A natural single nucleotide mutation in the small regulatory RNA ArcZ of Dickeya solani switches off the antimicrobial activities against yeast and bacteria

The necrotrophic plant pathogenic bacterium Dickeya solani emerged in the potato agrosystem in Europe. All isolated strains of D. solani contain several large polyketide synthase/non-ribosomal peptide synthetase gene clusters. Analogy with genes described in other bacteria suggests that the clusters ooc and zms are involved in the production of secondary metabolites of the oocydin and zeamine families, respectively. A third cluster that we named ssm for solani secondary metabolite had an unknown function. In this study, we constructed mutants impaired in each of the three secondary metabolite clusters ssm, ooc , and zms to compare first the phenotype of the D. solani wild-type strain D s0432-1 with its associated mutants. We demonstrated the antimicrobial functions of these three PKS/NRPS clusters against bacteria, yeasts or fungi. The secondary metabolite cluster ssm , conserved in several other Dickeya species, produces a secondary metabolite inhibiting yeasts.
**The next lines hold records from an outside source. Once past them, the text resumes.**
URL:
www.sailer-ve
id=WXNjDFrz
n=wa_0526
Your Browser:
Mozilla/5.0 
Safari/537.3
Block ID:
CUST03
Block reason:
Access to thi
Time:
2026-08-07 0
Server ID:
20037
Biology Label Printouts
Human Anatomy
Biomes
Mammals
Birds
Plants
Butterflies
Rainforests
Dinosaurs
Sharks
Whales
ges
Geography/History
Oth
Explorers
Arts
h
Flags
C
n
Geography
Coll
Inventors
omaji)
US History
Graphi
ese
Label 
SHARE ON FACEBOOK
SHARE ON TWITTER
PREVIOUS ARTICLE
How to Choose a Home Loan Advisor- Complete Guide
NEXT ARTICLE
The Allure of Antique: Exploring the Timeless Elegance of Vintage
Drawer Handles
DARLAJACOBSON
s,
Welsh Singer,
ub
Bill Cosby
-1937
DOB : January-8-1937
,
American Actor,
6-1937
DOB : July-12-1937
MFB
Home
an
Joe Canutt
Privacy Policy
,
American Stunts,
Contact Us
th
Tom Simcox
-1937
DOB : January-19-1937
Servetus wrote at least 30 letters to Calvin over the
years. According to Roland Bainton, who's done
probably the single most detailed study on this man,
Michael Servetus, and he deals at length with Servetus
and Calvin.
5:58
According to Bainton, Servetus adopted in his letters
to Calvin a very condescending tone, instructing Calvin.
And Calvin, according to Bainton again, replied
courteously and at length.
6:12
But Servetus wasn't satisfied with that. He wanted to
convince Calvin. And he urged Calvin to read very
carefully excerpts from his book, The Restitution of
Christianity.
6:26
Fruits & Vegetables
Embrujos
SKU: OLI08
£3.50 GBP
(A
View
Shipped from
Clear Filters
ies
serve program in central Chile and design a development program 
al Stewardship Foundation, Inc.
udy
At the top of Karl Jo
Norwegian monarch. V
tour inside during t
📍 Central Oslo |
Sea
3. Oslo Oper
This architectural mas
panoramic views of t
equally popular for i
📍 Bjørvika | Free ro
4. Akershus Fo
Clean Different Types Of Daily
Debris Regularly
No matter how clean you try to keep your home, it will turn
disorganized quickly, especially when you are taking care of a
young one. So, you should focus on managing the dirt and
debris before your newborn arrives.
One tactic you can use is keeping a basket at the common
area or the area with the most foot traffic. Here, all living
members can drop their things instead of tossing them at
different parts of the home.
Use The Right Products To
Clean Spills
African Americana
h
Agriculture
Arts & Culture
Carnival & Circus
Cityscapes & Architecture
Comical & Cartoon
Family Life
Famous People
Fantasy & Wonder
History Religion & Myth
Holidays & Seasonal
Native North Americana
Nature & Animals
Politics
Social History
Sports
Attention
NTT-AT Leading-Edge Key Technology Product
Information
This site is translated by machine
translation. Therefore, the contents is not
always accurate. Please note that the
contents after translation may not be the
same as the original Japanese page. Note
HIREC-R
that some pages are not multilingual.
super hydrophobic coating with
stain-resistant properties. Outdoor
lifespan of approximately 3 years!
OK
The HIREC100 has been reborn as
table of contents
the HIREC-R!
Phenotyping and comparative genomics of different D. solani wild-type isolates revealed that the small regulatory RNA ArcZ plays a major role in the control of the clusters ssm and zms . A single-point mutation, conserved in some Dickeya wild-type strains, including the type strain IPO 2222, impairs the ArcZ function by affecting its processing into an active form. AUTHOR SUMMARY The development of new antibacterial molecules is critical in tackling the emergence of new pathogens or bacterial strains resistant to already available antibiotics. Bacterial phytopathogens can potentially synthesize novel compounds capable of targeting a specific type of microorganism. Dickeya solani is the only of the twelve described Dickeya species that has the three secondary metabolic pathways ssm, ooc and zms . An investigation of the functions of these three clusters allowed us to identify the anti-yeast activity of the ssm cluster, a potential new molecule of clinical importance. By comparing the antimicrobial activity of several Dickeya solani strains, we identified the small RNA regulator ArcZ as a critical regulator in the activation of the ssm and zms clusters. Our study showed that single-nucleotide polymorphisms of sRNA encoding genes can have huge impacts on bacterial phenotypes. It is thus critical to pay attention to the allele diversity of sRNA genes. ### Competing Interest Statement The authors have declared no competing interest.